There are things that strike you straight away about Mark’s paintings: the meticulous nature of the work and the way the change in scale from book size to painting alters your perception of the cover. Other things creep up on you more slowly. The care taken in choosing the subject matter and the sense of depth from the use of shadow and many layers of paint. Eventually you realise these are not just paintings of a book and its cover. These are loving portraits of a particular book and its history and as a result they are surprisingly intimate and thought provoking.

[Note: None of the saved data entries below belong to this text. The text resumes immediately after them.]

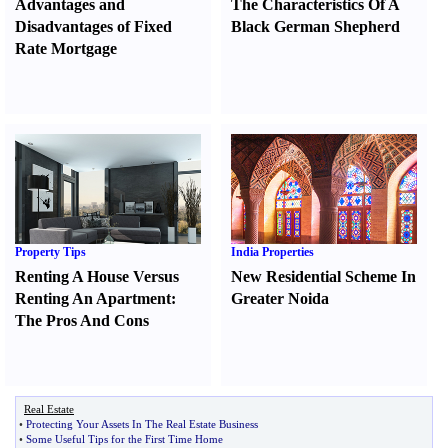
Advantages and
The Characteristics Of A
Disadvantages of Fixed
Black German Shepherd
Rate Mortgage
Property Tips
India Properties
Renting A House Versus
New Residential Scheme In
Renting An Apartment
:
Greater Noida
The Pros And Cons
Real Estate
•
Protecting Your Assets In The Real Estate Business
•
Some Useful Tips for the First Time Home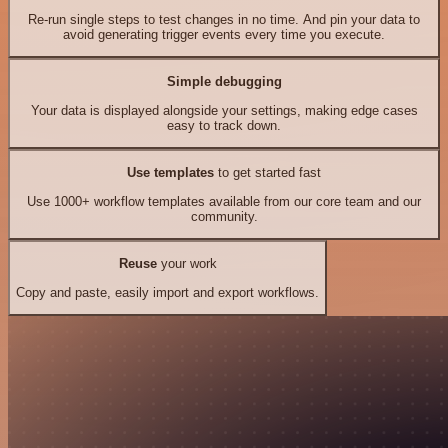
Re-run single steps to test changes in no time. And pin your data to
avoid generating trigger events every time you execute.
Simple debugging
Your data is displayed alongside your settings, making edge cases
easy to track down.
Use templates
to get started fast
Use 1000+ workflow templates available from our core team and our
community.
Reuse
your work
Copy and paste, easily import and export workflows.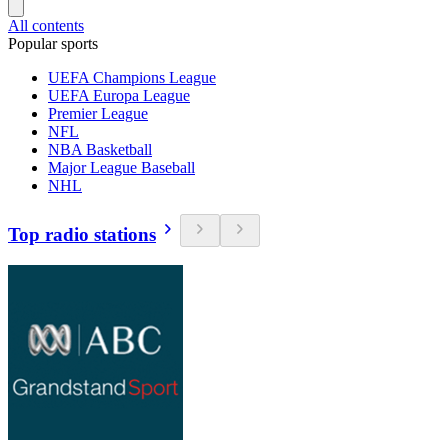
All contents
Popular sports
UEFA Champions League
UEFA Europa League
Premier League
NFL
NBA Basketball
Major League Baseball
NHL
Top radio stations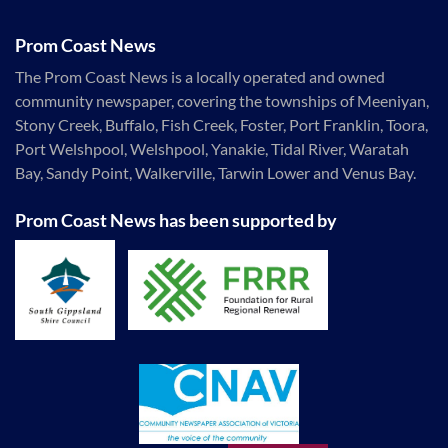
Prom Coast News
The Prom Coast News is a locally operated and owned
community newspaper, covering the townships of Meeniyan,
Stony Creek, Buffalo, Fish Creek, Foster, Port Franklin, Toora,
Port Welshpool, Welshpool, Yanakie, Tidal River, Waratah
Bay, Sandy Point, Walkerville, Tarwin Lower and Venus Bay.
Prom Coast News has been supported by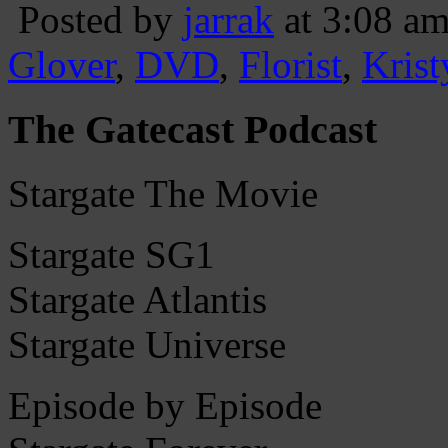
Posted by
jarrak
at 3:08 a
Glover
,
DVD
,
Florist
,
Kris
The Gatecast Podcast
Stargate The Movie
Stargate SG1
Stargate Atlantis
Stargate Universe
Episode by Episode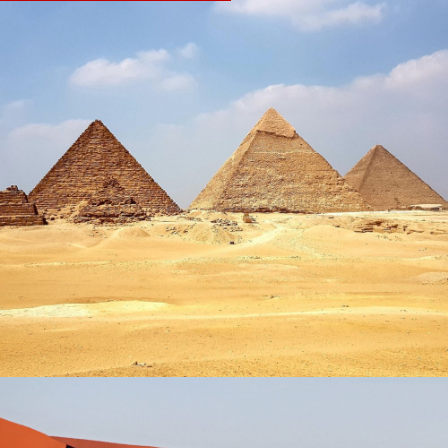
EGYPT & JORDAN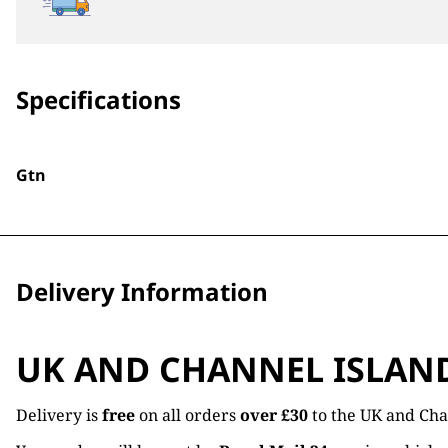
Specifications
Gtn
Delivery Information
UK AND CHANNEL ISLAN
Delivery is
free
on all orders
over £30
to the UK and Cha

As a director of a creative agency, it’s not often that I feel so humbled when encouraged by a mutual friend to share the latest creative output of another. In Mark’s case, I felt privileged to have shared his process and the end results of his incredible paintings.
I’m an instant fan and I cannot remember the last time I felt so close to the subject matter, which in itself is so appealingly refreshing and original, but also combined with the evident technical mastery involved in creating photorealistic oil on canvas paintings, they are wonderfully endearing pieces of timeless art.
Clearly a master of his craft, his 35 years of illustrative expertise has shown us today what he’s capable of and as I lust after his entire collection, the single frustration I have is making a decision as to which one I want!
“Don’t judge a book by its cover” so they say, but in the case of these wonderful paintings, the cover IS the content. Every visible tear, stain and finger mark is immaculately portrayed, leaving the viewer to imagine the history of the book. The superb artistry and skill illustrated by these paintings must surely reflect the artist’s affinity with books, in an age where the digital screen is in danger of denying the young the pleasure of the hand held book. Mark has produced paintings which are a joy to behold and must surely become collector’s items to be cherished both as works of art and historical reference.
Mark Payne is a remarkable artist whose work in time will surely find its place in the most discerning collections. Not only is his technique quite astonishingly developed, with an accuracy of line, shade, texture and colour reproduction that matches the most advanced painters of our time, but his quality of expression is equally enriched and convincing.
There is something genuinely three dimensional about the “portraits”. It no doubt comes from the love of the subjects, and respect for the original artists. How he achieves this remains a mystery for the non technician, but it appears to be something to do with the long term commitment to the execution of this art, which lies in the pains-taking application of many layers of transparent paint to create an “old master” quality and depth for the eye to appreciate.
This expression-originated technique issues in a kind of spiritual dimension to the canvases, where you find yourself looking long and deep into the artwork, as you might into a medieval icon.
There is no doubt to me that this series of book portraits are both beautiful and fascinating. They are not mere replications, but recreations of the books and their presentations which clearly fascinate this painter. I feel confident that my reactions will be widely shared – that these portraits will delight the eyes and maybe even the souls of those who will delightedly gaze upon them for many years to come.